There's a difference between inexperience relative to others that have been in national politics longer versus Palin's level of inexperience, which is accompanied by lack of informed understanding of issues that affect the nation's populace and a lifetime of unfinished educational opportunities.
chlorine_brain wrote:
Oct. 3rd, 2008 04:16 pm (UTC)
Re: Palin's "inexperience"
We agree, Obama's inexperience is in the executive branch and Palin's inexperience is being a Washington insider.
mightyafrodite wrote:
Oct. 3rd, 2008 06:51 pm (UTC)
Re: Palin's "inexperience"
My, what a convenient translation from my observation to your conclusion, and a ballsy assumption that the two agree. It holds as much water as your attempt to make Palin seem like a breath of fresh air.
chlorine_brain wrote:
Oct. 4th, 2008 07:38 pm (UTC)
Re: Palin's "inexperience"
Hey! I don't have to make Palin seem like a breath of fresh air, she didn't need any help from me.
chlorine_brain wrote:
Oct. 4th, 2008 07:40 pm (UTC)
Re: Palin's "inexperience"
Sorry about the grammatical error.

calchandler wrote:
Oct. 3rd, 2008 01:20 am (UTC)
I'd say 15 minutes in, Biden has already triuphed. Three times moderator Gwen Ifill gave Palin a chance to defend McCain against the statements of deregulation of health care.
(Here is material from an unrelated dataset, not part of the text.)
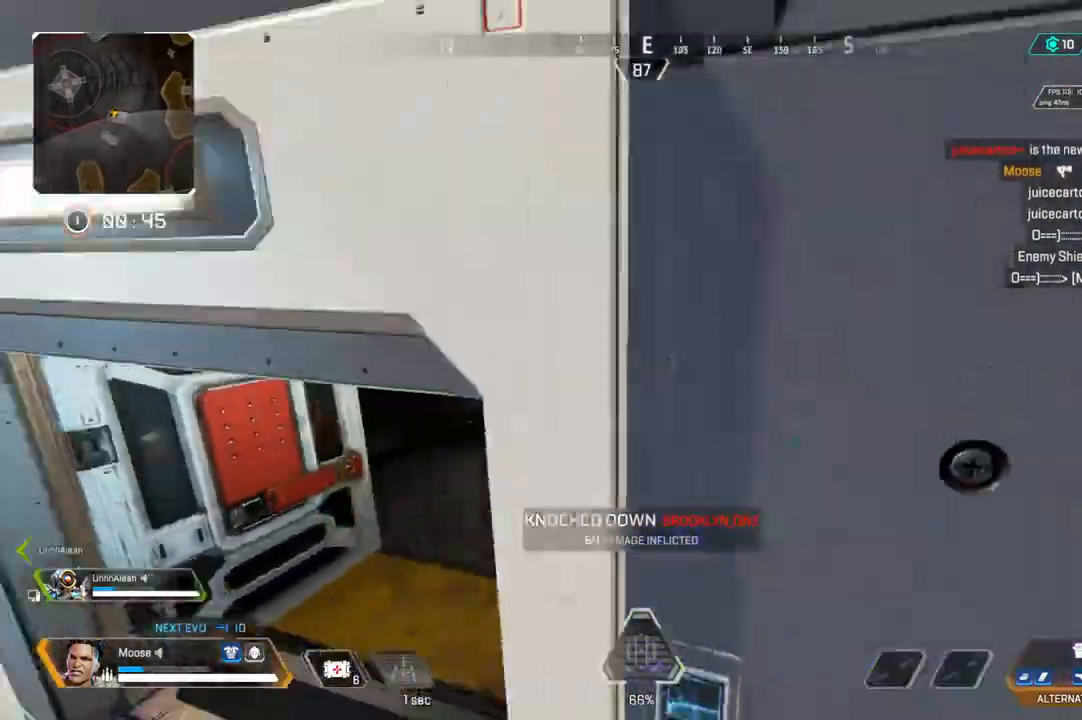
{"dt_ms": 1000, "buttons": [], "left_stick": "center", "right_stick": "left"}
As an indecisive lower middle class American, the talk of actual policy mentioned by Biden RIGHT AWAY is more likely to sway me to vote for him and Obama than all the circular talk of Palin and her refusal to even attempt to answer direct questions given to her.

And mind you, this is only 20 minutes into these debates.
arableparable wrote:
Oct. 3rd, 2008 03:20 am (UTC)
Rebuild? Perhaps the republican party
I do not think that her "reputation" has been much "tarnished",by north american standards.It is my opinion that she was chosen for the post election rebuilding of the republican party.As we all are aware,Mr. Mccain would br the working and titular head of the "Republican" party.Ms.Palin is the type of person who Senator Mccain would like to see as a poster person to represent the "new" party.Mr.Mccain will perhaps be the first candidate in my lifetime (45) who would be as or more powerful if he loses the general ejection of President Bush.Issues caged as "personal responsibility" are often code name for Libertarianism.A rebuilt Republican party would do best by morphing Libertarianism in to the party platform.This would appeal to younger voters who do not understand why alcohol,a deadly poison that kills and ruines millions of lives,is freely available,while,a plant (Marijuana) that statistically kills zero people is illegal.Alaska is well known to have a libertarian attitude in practice of state laws legislated regarding this "personal responsibility" issue.Once Republicans embrace a conservative platform that co-exists with a shifting culture that demands a separation from morality judgments towards a political party synonymous with "governing least to govern best",more voters will be attracted to the new party.
the_paulr wrote:
Oct. 3rd, 2008 09:01 pm (UTC)
Re: Rebuild? Perhaps the republican party
Do you really think they'll move in that direction?

I don't see it, personally. They've been moving towards becoming the party of Fundamental Christian morality since Ronald Reagan. They've become the party that believes in legislating personal morality instead of "co-existing with a shifing culture." That's how I see it, anyway.